La réplique immédiate des éléments armés du M23, qui accompagnaient le bourgmestre, a provoqué un climat de terreur dans la commune de Kadutu. Cette attaque soulève des questions sur le choix symbolique du lieu : le terrain de Funu est chargé d’histoire, notamment depuis un meeting patriotique tenu récemment par Jules Kahasha alias Foka Mike, appelant à la résistance contre l’agression du M23. La volonté du M23 d’organiser un meeting sur ce même site pourrait être interprétée comme un acte de défiance politique ou une tentative de réappropriation symbolique de l’espace public.

Les réactions restent vives parmi les groupes locaux, notamment les Wazalendo, qui considèrent Funu comme un bastion historique de la résistance. Entre provocations, rivalités politiques et usage de la force, la scène politique locale est aujourd’hui profondément fracturée.

  1. Exécutions extrajudiciaires : un crime filmé à Funu

Dans un troisième fait alarmant, une vidéo amateur devenue virale ce mercredi montre l’exécution d’un civil non armé à Funu, les mains en l’air, suppliant pour sa vie. Un individu, visiblement complice des rebelles du M23, donne l’ordre : « Tue-le ». Quelques instants plus tard, un rebelle tire à bout portant, sous les cris déchirants de la victime. La scène est d’une brutalité glaçante.

Cette vidéo vient corroborer plusieurs témoignages de violations graves des droits humains dans les zones sous contrôle des forces rebelles. Elle met également exergue la brutalité quotidienne que subissent les populations locales, dans l’indifférence apparente des autorités installées. L’absence de réaction officielle de l’AFC/M23 jusqu’à présent ne fait qu’aggraver l’indignation.

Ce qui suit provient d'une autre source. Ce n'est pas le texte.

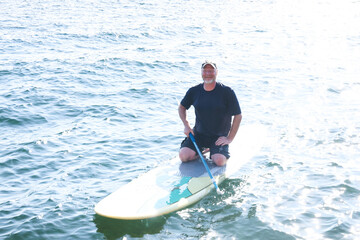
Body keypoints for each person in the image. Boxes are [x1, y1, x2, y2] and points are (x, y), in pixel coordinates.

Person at [178, 60, 242, 167]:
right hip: (198, 134)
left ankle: (215, 151)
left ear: (216, 72)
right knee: (184, 156)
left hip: (218, 137)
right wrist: (186, 125)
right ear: (201, 72)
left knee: (219, 161)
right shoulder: (194, 91)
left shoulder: (227, 92)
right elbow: (181, 107)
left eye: (211, 71)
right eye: (205, 71)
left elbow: (238, 116)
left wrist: (229, 138)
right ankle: (201, 152)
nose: (208, 74)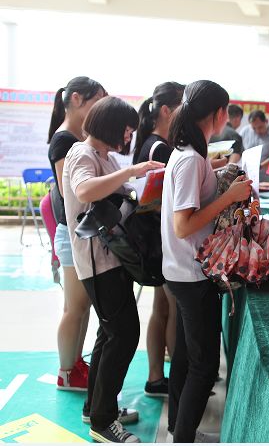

Une même toile de fond : l’occupation et ses dérives

Ces trois événements, bien que différents dans leur forme  politique, militaire, et humanitaire révèlent un même fil conducteur : la complexité et les dangers d’une gouvernance de facto exercée sous occupation. Si l’AFC prétend vouloir instaurer la paix et la stabilité, les actes de terrain démontrent une dérive autoritaire et violente, marquée par des violations des droits humains, une instrumentalisation des symboles patriotiques, et une confusion croissante entre leadership politique et pouvoir militaire.

À Bukavu, comme ailleurs dans le Sud-Kivu, la fragilité du tissu social et l’absence de garanties sécuritaires menacent de basculer la province dans un cycle plus profond de violence et de méfiance. Face à cette situation, les voix citoyennes, les organisations de défense des droits humains, ainsi que la communauté internationale sont appelées à prendre position, non seulement pour condamner les abus, mais aussi pour exiger des mécanismes crédibles de protection des civils et de retour à l’ordre constitutionnel.